**YOUR GOAL**
Your answer should be the lines of the material that include the word "very".

───── EXTRACTED MATERIAL

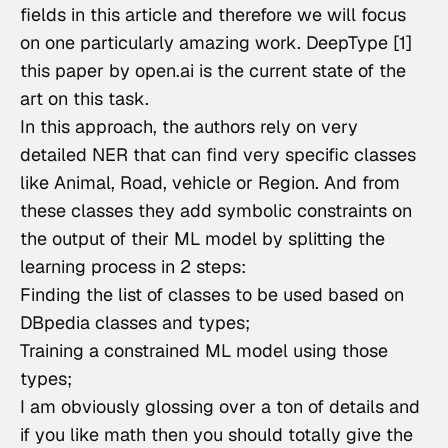
fields in this article and therefore we will focus 
on one particularly amazing work. DeepType [1] 
this paper by open.ai is the current state of the 
art on this task.
In this approach, the authors rely on very 
detailed NER that can find very specific classes 
like Animal, Road, vehicle or Region. And from 
these classes they add symbolic constraints on 
the output of their ML model by splitting the 
learning process in 2 steps:
Finding the list of classes to be used based on
DBpedia classes and types;
Training a constrained ML model using those
types;
I am obviously glossing over a ton of details and 
if you like math then you should totally give the 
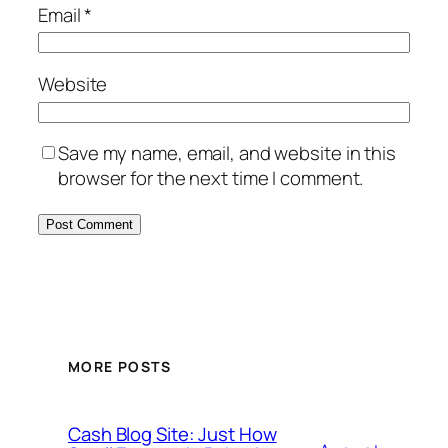
Email
*
Website
Save my name, email, and website in this
browser for the next time I comment.
MORE POSTS
Cash Blog Site: Just How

──────────

**OUTPUT**
In this approach, the authors rely on very 
detailed NER that can find very specific classes 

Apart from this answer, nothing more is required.